LES OBSTACLES D’UN REMARIAGE
L'unité retrouvée masque des rivalités internes et l'impasse de la domination de Benno sur le parti. Le PS doit choisir son camp au risque de renvoyer aux calendes grecques son renouveau
Depuis plus d’un an, de bonnes volontés travaillent pour des retrouvailles socialistes afin de préserver l’héritage de Senghor. Aujourd’hui, le déroulement des évènements montre qu’un tel projet avance à grands pas. Jeudi dernier, lors de la 96e réunion du Secrétariat exécutif national (SEN), il a été question entre autres sujets de l’audience qu’Aminata Mbengue Ndiaye a accordée à une délégation conduite par leur «ancien et futur camarade» Khalifa Sall, accompagné de Barthélemy Dias et de Jean Baptiste Diouf. Les sages socialistes et autres médiateurs qui ont toujours joué la médiation ont marqué un grand coup en réunissant autour d’une table des frères socialistes que «le pouvoir Macky Sall» avait éloigné.

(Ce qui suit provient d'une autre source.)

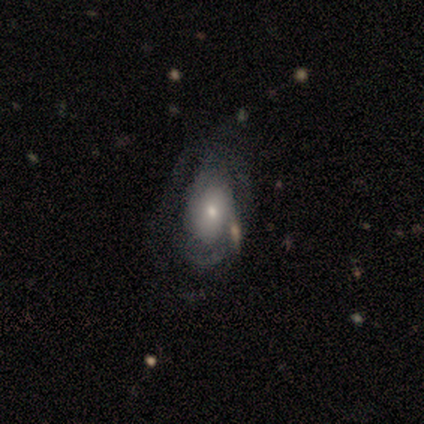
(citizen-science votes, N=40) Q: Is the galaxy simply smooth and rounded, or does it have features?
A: featured or disk — 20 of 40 (50%).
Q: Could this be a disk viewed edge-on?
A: no — 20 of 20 (100%).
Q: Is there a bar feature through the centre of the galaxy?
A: no — 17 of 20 (85%).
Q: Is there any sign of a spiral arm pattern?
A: yes — 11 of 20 (55%).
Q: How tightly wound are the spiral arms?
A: tight — 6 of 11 (55%).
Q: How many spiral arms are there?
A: can't tell — 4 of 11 (36%).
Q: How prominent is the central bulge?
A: small — 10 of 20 (50%).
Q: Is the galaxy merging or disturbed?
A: major disturbance — 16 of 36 (44%).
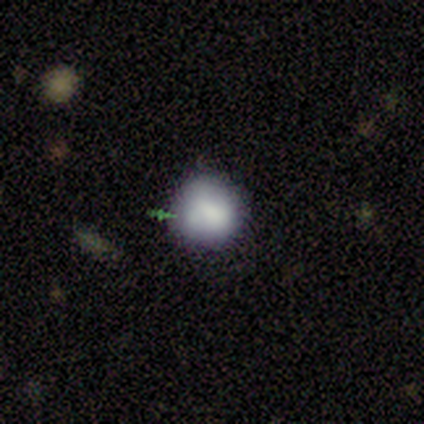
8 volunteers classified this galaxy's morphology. Smooth or featured: smooth — 88% (star or artifact — 12%)
How rounded: round — 100%
Merging: none — 71% (minor disturbance — 14%)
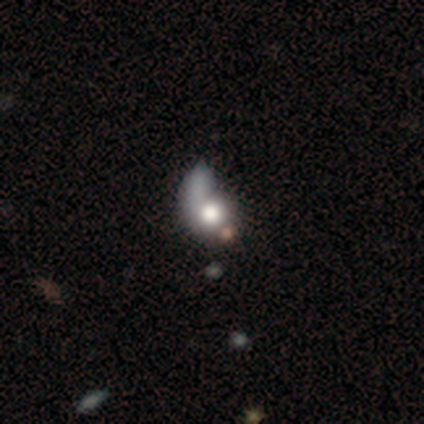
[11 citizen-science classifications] This is likely a featured or disk galaxy (64%). It is clearly not viewed edge-on (100%). Bar: clearly no (100%). Spiral arm pattern: possibly no (57%). Central bulge: likely large (71%). Merging: likely major disturbance (70%).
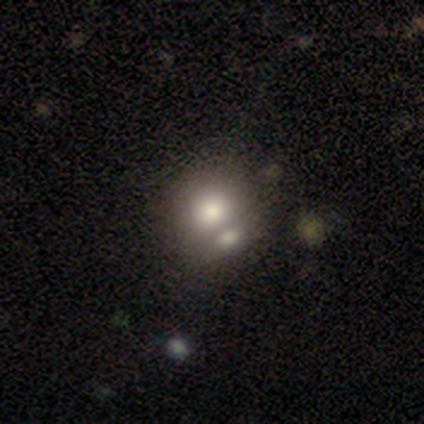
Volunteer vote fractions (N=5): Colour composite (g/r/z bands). It shows a smooth galaxy with no disk features (60%) that is round (100%). Merging: none (60%).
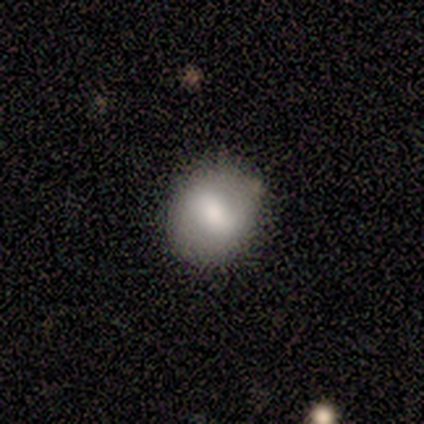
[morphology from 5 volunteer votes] smooth_or_featured: smooth (p=0.60) [alt: featured or disk p=0.20]
how_rounded: round (p=1.00)
merging: none (p=0.75) [alt: minor disturbance p=0.25]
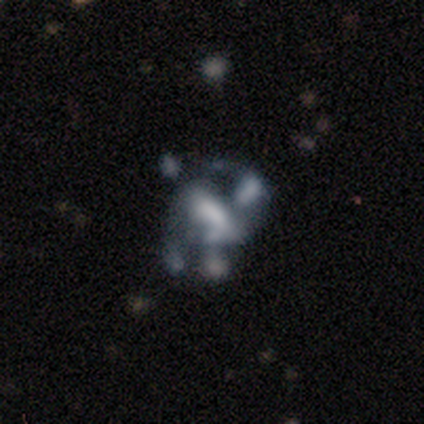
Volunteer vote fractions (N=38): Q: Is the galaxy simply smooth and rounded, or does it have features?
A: featured or disk — 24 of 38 (63%).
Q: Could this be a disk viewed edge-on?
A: no — 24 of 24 (100%).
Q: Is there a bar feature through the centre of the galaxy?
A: no — 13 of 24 (54%).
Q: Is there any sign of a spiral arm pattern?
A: no — 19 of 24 (79%).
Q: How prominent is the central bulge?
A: none — 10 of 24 (42%).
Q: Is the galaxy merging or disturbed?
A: merger — 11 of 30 (37%).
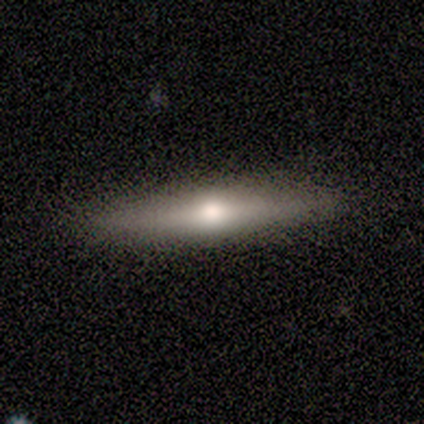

D’aucuns soutiennent que c’est le premier acte de la réconciliation et un nouveau départ pour les héritiers de Senghor. Mais il faut se rendre à l’évidence que ces retrouvailles risquent d’accoucher d’une souris si effectivement certains préalables ne sont pas réglés. Il en est ainsi du leadership au sein du PS qui aujourd’hui regroupe beaucoup de fortes têtes. On se demande si des leaders comme Aminata Mbengue Ndiaye, Serigne Mbaye Thiam, Abdoulaye Wilane, Cheikh Seck accepteront de se ranger derrière Khalifa Sall qui aujourd’hui présente plus de charisme et plus de leadership. Il a été maire de Dakar, candidat à la présidentielle. Son mouvement Taxawu Sénégal, avec 14 élus, détient plus de sièges à l’Assemblée nationale que le Parti Socialistes (PS) qui a été rétribué à hauteur de six députés au sein de la majorité parlementaire Benno Bokk Yaakaar (BBY).
Il est évident qu’Aminata Mbengue Ndiaye, avec l’âge et la maladie, ne devrait pas avoir beaucoup d’appétit pour se disputer le leadership de la formation verte avec Khalifa Sall qui est aujourd’hui plus représentatif et qui a plus d’énergie pour mener le bateau à bon port. Mais, force est de constater qu’il y a d’autres leaders au sein de la formation qui ont des ambitions au sein de cette formation à m’image de Serigne Mbaye Thiam, Alioune Ndoye, Abdoulaye Wilane, etc. Même si sa prestation a été piètre lors de la dernière présidentielle, le poste de Secrétaire Général devrait revenir naturellement à Khalifa Sall qui est le mieux préparé pour tenir aujourd’hui les rênes du parti.
Quoi qu’il en soit, les retrouvailles socialistes font partie des dernières volontés du Secrétaire général Ousmane Tanor Dieng (OTD), un testament politique qu’il a légué pour la postérité.
Le Ps, a-t-il intérêt à quitter Benno ?
Cependant, on se demande comment ce remariage pourrait s’opérer si le PS continue de siéger au premier rang au sein de Benno Bokk Yaakaar (BBY) dont il fait partie des membres fondateurs avec l’Alliance des Forces de Progrès (AFP) et l’Alliance pour la République (APR).Il serait difficilement concevable que Khalifa siège au niveau de la conférence des leaders de cette coalition au nom du PS. En effet, si Khalifa a quitté ce parti c’est parce que l’APR, le parti fort de Benno, lui a opposé une farouche opposition pour récupérer la ville de Dakar entre ses mains en 2014.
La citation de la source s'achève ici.